Flaningam: August is an ideal time to inspect soybeans for several insects, including bean leaf beetles, stinkbugs and other insects that may feed on pods. Inspect soybean fields for signs of pod feeding during the reproductive stage, which begins soon, if it hasn’t already.

Overstreet: Bean leaf beetles have a second generation in mid- to late summer. According to the Purdue University Corn & Soybean Field Guide, the threshold that justifies treatment at the full seed or R6 stage is anything over 25% defoliation with beetles actively feeding, or 5% to 10% damage to pods with 10 or more beetles per foot of row. (When determining percent defoliation or percent feeding, take the whole plant into consideration.)

Flaningam: Inspect two soybean plants in five different areas of the field.
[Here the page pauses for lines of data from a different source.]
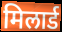
मिलार्डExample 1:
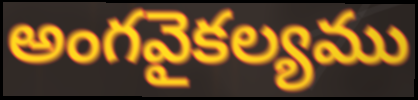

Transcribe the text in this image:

అంగవైకల్యము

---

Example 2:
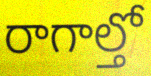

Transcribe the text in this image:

రాగాల్తో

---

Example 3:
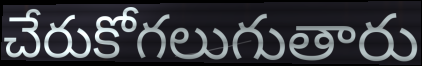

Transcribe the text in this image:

చేరుకోగలుగుతారు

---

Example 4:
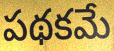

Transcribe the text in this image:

పథకమే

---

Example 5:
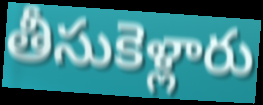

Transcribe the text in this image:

తీసుకెళ్లారు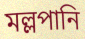
মল্লপানিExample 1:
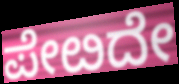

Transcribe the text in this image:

ಪೇೞದೇ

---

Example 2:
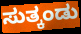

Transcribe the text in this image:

ಸುತ್ಕಂಡು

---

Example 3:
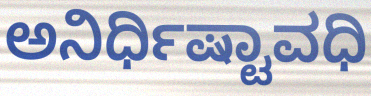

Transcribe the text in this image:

ಅನಿರ್ಧಿಷ್ಟಾವಧಿ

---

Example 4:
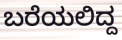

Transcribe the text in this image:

ಬರೆಯಲಿದ್ದ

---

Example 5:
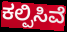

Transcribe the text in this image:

ಕಲ್ಪಿಸಿವೆ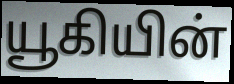
யூகியின்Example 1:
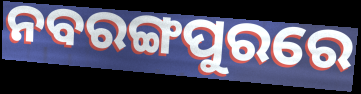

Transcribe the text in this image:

ନବରଙ୍ଗପୁରରେ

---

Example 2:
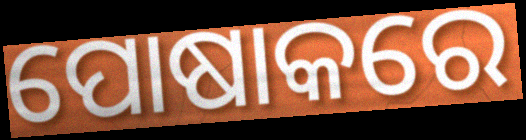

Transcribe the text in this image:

ପୋଷାକରେ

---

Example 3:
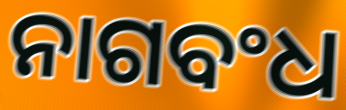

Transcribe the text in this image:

ନାଗବଂଧ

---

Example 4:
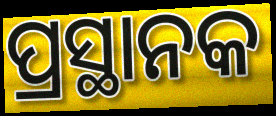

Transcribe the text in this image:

ପ୍ରସ୍ଥାନକ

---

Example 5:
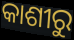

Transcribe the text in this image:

କାଶୀରୁ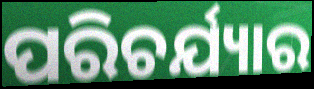
ପରିଚର୍ଯ୍ୟାର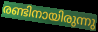
രണ്ടിനായിരുന്നു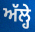
ਅੱਲ੍ਹੇ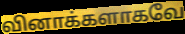
வினாக்களாகவே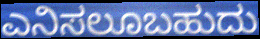
ಎನಿಸಲೂಬಹುದು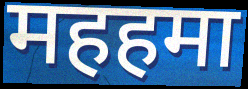
महहमा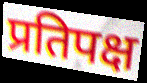
प्रतिपक्षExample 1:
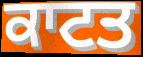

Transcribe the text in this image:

Count the number of pods per plant, and determine what percentage of pods overall show signs of feeding. Note if pods are still green, or if they are already turning yellow and maturing. That is a factor in determining possible payoff for a proposed insecticide application. If you find 10% of the pods with feeding damage, and if plants are still green and developing, then an insecticide treatment may be justified.

Overstreet: If you or your consultant finds enough damage to meet the threshold triggering treatment, consult Purdue Extension Publication E-77 on soybean insect control recommendations for 2016. You can find it at edustore.purdue.edu.